Let’s see a concrete example $f(x) = x^2 - 2$, yes, the irrational number $\sqrt{2}$ is a root of $f(x) = 0$. Applying Newton’s formula, yield $x_{n + 1} = x_n - \frac{f(x_n)}{f'(x_n)} = \frac{x^2 + 2}{2x}$, take $x_1 = 1$ (suitably chosen), then, we have

$x_1 = \frac{3}{2} = 1.5$
$x_2 = \frac{17}{12} = 1.416666667$
$x_3 = \frac{577}{408} = 1.414215686$

The rational numbers in the sequence tend to the irrational number $\sqrt{2}$ (i.e. $\lim_{n \rightarrow \infty}x_n = \sqrt{2}$), see?

In the discussion above, we consider irrational number in the form of $\sqrt[k]{\alpha}$. How about irrational numbers in other form? As for example, $\pi$, can we still find a sequence of rational numbers which converges to $\pi$?

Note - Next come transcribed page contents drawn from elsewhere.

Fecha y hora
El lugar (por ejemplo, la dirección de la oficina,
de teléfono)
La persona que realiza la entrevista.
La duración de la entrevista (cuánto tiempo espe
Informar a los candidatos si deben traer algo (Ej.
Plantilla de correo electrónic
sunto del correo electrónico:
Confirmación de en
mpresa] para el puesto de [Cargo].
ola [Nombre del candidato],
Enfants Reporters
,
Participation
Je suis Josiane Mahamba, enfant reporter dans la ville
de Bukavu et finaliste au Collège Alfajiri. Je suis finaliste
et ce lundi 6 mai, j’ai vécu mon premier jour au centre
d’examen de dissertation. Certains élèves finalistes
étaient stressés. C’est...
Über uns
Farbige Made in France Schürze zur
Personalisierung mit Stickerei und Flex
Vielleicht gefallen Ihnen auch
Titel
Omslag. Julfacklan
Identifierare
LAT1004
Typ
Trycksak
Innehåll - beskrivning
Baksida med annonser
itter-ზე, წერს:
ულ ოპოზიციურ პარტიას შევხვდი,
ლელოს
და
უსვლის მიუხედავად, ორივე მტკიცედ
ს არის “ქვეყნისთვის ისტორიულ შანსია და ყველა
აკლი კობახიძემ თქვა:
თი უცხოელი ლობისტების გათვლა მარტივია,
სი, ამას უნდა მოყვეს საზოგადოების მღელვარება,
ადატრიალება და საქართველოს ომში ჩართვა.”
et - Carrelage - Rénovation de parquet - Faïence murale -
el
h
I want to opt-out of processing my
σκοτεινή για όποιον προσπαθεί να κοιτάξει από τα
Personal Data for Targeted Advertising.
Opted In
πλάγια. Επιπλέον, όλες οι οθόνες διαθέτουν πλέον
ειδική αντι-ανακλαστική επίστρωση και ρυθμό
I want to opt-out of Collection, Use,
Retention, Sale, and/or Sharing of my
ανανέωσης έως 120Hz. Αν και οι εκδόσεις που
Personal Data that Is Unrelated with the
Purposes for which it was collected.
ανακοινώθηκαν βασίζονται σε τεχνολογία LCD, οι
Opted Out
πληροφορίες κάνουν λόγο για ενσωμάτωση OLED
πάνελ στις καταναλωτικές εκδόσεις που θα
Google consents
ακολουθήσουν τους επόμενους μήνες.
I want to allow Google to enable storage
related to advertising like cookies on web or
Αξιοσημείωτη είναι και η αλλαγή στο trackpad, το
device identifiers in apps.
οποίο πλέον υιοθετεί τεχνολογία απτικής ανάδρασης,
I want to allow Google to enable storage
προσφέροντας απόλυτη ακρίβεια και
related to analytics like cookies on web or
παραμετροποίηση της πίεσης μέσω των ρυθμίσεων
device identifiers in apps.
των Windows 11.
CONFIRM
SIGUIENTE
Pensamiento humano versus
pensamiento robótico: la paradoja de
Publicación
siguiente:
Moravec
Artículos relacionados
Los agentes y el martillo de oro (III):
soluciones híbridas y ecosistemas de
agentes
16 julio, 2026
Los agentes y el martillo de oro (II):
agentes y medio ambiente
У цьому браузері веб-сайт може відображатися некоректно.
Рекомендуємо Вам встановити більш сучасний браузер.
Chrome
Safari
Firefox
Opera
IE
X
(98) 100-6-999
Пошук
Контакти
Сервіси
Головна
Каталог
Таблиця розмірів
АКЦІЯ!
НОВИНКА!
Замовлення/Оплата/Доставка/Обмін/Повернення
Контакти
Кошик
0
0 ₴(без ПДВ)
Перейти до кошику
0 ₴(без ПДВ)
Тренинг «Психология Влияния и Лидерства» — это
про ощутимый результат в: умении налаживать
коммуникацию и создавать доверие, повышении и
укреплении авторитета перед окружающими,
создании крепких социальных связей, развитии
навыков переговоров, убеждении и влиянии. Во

Urm, it seems to be very easy, because

$\pi \approx 3.14159...$

Then, we may create a sequence

$x_1 = 3$
$x_2 = 3.1$
$x_3 = 3.14$
$x_4 = 3.141$
$x_5 = 3.1415$
$x_6 = 3.14159$

Actually, there are many ways to create sequences converging to $\pi$, just give an easy one

$x_1 = 1$ and $x_n = x_{n - 1} + \frac{(-1)^{n - 1}}{2n - 1}$ ($n > 1$), then $\lim_{n \rightarrow \infty}x_n = \pi$.